I use the Hitachi NV75AG they call it a light duty framing & siding gun but I have been running them for about 4 years now with no troubles lightweight & powerful. they are very strong IMO I run my compressor @ 150psi


----------



## mnjconstruction (Oct 5, 2008)

I too am buying a coil framing nailer this year. I have 2 stick nailer now, and feel the same as you do. Sucks loading them all the time. I researched all brands of coil nailer last week and I like the max. gonna go get it in a few weeks!


----------



## strathd (Jan 12, 2009)

It seems that on jobsites where coil nailers are used I have seen a lot of wasted coils. Guys step on them then dont bother to try and make them usable, just grab another one. I would use them if I was the only one using them.


----------



## loneframer (Feb 13, 2009)

Coil nailers are nice as far as reloading less often, but at 44 years old I dont mind standing up straight for 15 seconds to reload the stick nailers. Feels good to relax the back briefly. Besides I can carry more clips in my nailbag than I can coil nails.:thumbsup:


----------



## MALCO.New.York (Feb 27, 2008)

strathd said:


> .........I have seen a lot of wasted coils. Guys step on them then dont bother to try and make them usable, just grab another one..........





loneframer said:


> Besides I can carry more clips in my nailbag than I can coil nails.:thumbsup:


That is fact!!!

Way to many wasted coils. Way too much space taken up.

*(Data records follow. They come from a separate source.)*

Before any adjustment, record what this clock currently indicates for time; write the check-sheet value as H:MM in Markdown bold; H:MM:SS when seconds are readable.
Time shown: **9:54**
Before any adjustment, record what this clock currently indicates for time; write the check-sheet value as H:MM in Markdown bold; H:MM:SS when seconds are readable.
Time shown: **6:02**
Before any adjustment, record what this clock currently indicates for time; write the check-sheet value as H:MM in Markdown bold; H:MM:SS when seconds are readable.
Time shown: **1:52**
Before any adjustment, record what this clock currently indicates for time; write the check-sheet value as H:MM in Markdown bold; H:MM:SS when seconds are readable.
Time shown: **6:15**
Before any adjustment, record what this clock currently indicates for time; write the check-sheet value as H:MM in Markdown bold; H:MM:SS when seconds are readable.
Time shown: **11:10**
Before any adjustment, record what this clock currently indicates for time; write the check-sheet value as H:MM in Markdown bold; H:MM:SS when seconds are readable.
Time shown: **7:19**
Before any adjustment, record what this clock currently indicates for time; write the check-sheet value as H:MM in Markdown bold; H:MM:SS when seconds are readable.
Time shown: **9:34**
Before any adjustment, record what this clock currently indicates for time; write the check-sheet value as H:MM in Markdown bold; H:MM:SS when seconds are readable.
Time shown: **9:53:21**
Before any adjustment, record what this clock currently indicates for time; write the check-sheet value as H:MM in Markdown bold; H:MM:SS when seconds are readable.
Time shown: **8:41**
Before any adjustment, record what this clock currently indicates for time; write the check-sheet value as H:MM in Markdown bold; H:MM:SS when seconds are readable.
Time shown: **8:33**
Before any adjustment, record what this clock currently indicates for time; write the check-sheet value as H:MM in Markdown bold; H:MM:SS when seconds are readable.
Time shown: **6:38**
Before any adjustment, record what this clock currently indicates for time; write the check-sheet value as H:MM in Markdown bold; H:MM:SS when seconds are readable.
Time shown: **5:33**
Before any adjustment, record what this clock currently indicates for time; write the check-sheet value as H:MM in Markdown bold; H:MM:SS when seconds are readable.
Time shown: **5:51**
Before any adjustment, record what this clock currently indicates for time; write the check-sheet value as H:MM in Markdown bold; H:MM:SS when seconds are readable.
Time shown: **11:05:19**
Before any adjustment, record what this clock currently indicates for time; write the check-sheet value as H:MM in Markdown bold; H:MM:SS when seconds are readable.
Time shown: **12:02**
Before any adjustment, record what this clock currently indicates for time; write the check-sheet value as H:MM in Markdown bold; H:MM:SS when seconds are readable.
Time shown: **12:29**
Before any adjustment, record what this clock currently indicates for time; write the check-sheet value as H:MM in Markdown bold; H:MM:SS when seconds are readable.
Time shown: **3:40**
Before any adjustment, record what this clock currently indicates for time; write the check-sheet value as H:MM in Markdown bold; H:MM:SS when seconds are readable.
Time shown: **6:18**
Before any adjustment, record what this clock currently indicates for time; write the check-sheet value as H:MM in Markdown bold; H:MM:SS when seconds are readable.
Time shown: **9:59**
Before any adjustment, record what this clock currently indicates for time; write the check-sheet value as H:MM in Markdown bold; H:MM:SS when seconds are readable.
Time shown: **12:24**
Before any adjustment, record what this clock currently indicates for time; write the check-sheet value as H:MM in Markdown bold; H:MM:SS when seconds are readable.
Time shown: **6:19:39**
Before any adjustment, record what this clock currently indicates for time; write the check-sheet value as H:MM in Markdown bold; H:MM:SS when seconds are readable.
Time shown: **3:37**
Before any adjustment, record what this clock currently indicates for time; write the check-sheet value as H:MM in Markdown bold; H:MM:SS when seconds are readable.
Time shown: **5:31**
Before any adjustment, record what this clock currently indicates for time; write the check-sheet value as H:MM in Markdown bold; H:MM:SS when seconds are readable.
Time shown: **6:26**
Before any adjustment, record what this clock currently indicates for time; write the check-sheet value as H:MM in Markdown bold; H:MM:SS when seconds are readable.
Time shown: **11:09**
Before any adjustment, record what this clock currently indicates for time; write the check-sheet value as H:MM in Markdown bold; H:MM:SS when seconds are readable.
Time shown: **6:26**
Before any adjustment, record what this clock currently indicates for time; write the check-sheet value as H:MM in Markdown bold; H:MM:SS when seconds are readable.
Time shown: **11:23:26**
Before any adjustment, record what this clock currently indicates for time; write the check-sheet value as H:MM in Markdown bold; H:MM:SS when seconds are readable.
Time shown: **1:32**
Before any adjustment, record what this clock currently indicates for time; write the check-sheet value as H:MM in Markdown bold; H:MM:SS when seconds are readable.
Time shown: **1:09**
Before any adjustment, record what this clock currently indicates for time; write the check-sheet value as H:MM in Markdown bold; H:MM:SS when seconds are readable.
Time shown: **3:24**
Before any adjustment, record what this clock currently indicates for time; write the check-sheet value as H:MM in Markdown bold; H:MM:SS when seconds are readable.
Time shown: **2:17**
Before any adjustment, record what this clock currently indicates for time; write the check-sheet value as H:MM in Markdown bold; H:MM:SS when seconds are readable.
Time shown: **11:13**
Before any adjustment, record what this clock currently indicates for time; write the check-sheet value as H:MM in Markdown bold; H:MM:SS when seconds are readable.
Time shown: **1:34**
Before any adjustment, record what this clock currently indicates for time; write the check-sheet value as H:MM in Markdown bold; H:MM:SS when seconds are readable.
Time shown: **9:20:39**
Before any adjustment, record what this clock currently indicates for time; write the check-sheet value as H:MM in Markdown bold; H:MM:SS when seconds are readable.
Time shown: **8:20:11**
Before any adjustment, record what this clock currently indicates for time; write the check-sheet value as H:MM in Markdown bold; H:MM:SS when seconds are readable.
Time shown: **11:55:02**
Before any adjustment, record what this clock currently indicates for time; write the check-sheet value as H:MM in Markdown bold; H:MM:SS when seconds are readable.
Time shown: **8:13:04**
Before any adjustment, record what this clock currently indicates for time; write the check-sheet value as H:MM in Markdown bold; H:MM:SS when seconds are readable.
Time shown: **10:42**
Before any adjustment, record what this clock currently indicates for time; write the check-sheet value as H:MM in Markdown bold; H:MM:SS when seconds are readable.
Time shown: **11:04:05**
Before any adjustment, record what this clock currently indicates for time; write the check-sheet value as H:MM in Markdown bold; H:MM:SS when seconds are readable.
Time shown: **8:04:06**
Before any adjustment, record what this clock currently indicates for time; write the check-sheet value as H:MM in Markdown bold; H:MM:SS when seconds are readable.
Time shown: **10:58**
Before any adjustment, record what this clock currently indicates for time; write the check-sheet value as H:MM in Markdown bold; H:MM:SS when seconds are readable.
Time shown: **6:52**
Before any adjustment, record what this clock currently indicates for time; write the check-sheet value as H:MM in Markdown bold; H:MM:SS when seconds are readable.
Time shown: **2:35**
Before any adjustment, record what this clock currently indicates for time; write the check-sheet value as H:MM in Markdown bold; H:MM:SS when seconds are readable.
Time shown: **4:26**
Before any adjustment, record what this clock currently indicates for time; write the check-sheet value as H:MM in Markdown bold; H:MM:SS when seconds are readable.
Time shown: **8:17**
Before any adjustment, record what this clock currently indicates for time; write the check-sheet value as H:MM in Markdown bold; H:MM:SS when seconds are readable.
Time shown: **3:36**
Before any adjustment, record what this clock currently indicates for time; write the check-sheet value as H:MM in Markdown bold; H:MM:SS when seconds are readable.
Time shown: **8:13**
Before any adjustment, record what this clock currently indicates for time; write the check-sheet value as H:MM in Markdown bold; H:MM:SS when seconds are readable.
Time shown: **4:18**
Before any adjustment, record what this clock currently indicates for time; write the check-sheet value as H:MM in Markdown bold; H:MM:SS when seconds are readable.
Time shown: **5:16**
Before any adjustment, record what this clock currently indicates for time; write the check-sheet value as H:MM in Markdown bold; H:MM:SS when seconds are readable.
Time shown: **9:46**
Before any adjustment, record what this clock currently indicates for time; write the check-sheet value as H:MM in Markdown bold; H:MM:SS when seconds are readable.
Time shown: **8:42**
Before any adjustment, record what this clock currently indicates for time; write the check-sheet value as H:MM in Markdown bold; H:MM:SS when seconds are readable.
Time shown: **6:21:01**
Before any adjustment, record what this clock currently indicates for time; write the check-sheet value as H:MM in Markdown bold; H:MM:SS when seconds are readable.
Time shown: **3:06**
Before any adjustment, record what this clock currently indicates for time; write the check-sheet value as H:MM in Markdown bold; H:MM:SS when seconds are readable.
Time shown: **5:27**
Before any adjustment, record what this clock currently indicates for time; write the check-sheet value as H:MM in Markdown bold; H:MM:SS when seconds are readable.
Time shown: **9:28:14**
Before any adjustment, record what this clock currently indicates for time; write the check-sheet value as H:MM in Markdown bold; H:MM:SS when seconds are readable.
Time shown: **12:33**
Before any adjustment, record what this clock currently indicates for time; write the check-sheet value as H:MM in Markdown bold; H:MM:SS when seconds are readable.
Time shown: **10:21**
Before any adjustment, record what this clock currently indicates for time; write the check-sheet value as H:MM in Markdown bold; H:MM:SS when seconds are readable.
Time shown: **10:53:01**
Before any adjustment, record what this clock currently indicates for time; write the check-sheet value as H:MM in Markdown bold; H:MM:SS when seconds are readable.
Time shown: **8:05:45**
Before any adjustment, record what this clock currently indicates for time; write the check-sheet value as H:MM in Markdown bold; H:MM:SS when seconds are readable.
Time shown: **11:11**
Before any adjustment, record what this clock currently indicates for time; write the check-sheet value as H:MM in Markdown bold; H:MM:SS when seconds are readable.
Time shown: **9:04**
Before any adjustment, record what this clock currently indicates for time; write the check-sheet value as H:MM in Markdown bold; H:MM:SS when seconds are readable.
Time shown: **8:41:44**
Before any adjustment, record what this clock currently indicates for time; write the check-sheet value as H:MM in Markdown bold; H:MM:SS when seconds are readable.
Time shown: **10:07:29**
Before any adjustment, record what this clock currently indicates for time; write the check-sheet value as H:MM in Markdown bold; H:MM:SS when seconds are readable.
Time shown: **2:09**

Other than that...... The coil is a Much better device all around based upon my limited but attentive experiences.


----------



## loneframer (Feb 13, 2009)

Being left handed makes loading the coil nailer much more awkward than stick nailers, even though they are both "right handed" design.:thumbsup:


----------



## knucklehead (Mar 2, 2009)

I have one hitachi coil .I got it for nailing floors ,sheeting. I also use it for framing.Seems like most guys want to use the stick guns.


----------



## tcleve4911 (Mar 26, 2006)

I use the Bostich coil for sheathing and a little framing. It's a heavy gun but works non stop. Very reliable.
I use my Paslode stick for regular framing.


----------



## johndel1971 (Mar 8, 2009)

did u get a chance to look at the makita an901? if so what do u think? thanks for ur quick reply to my post


----------



## johndel1971 (Mar 8, 2009)

*re: coil nailer*

just want to say thanks to all for responding to my post quickly. all ur opions were very helpful.still havent made up my mind yet but narrowed it down to max or makita.with the expensive price tag on these nailers this is one thing i want to make sure i get right not to mention trying to return an item bought online is a nightmare.


----------



## MikeNeufeld (Sep 23, 2007)

www.maxusacorp.com

max nailers are fabulous. From there brad nailers to HP system, finish nailers and framing nailers. Just hands down great guns.... IMO I ride The Max nuts....


----------



## johndel1971 (Mar 8, 2009)

*coil nailer*

u know what mike i think ur right max does make an awesome nailer i have the 890rh and it really is a nice tool the only thing is that its a tight fit between 16oc. but the first gun i always grab is the hitachi nr90ae its small,light, and has incredable power even in engineered material.u just have to get passed the hidious color.anyway i think im going to go with the max coil nailer. max has a good rep. and is a proven winner. thanks for the advice


----------



## johndel1971 (Mar 8, 2009)

just curious did get a chance to look at the makita and if so what do u think? if ur purchasing the max online what site r u looking at? the lowest price i found was 399 thanks


----------



## Jayrek (Sep 6, 2008)

there is nothing like the ease of use from a paper collated stick nailer.

coils are good for fencing, decking, and when there is no risk of falling.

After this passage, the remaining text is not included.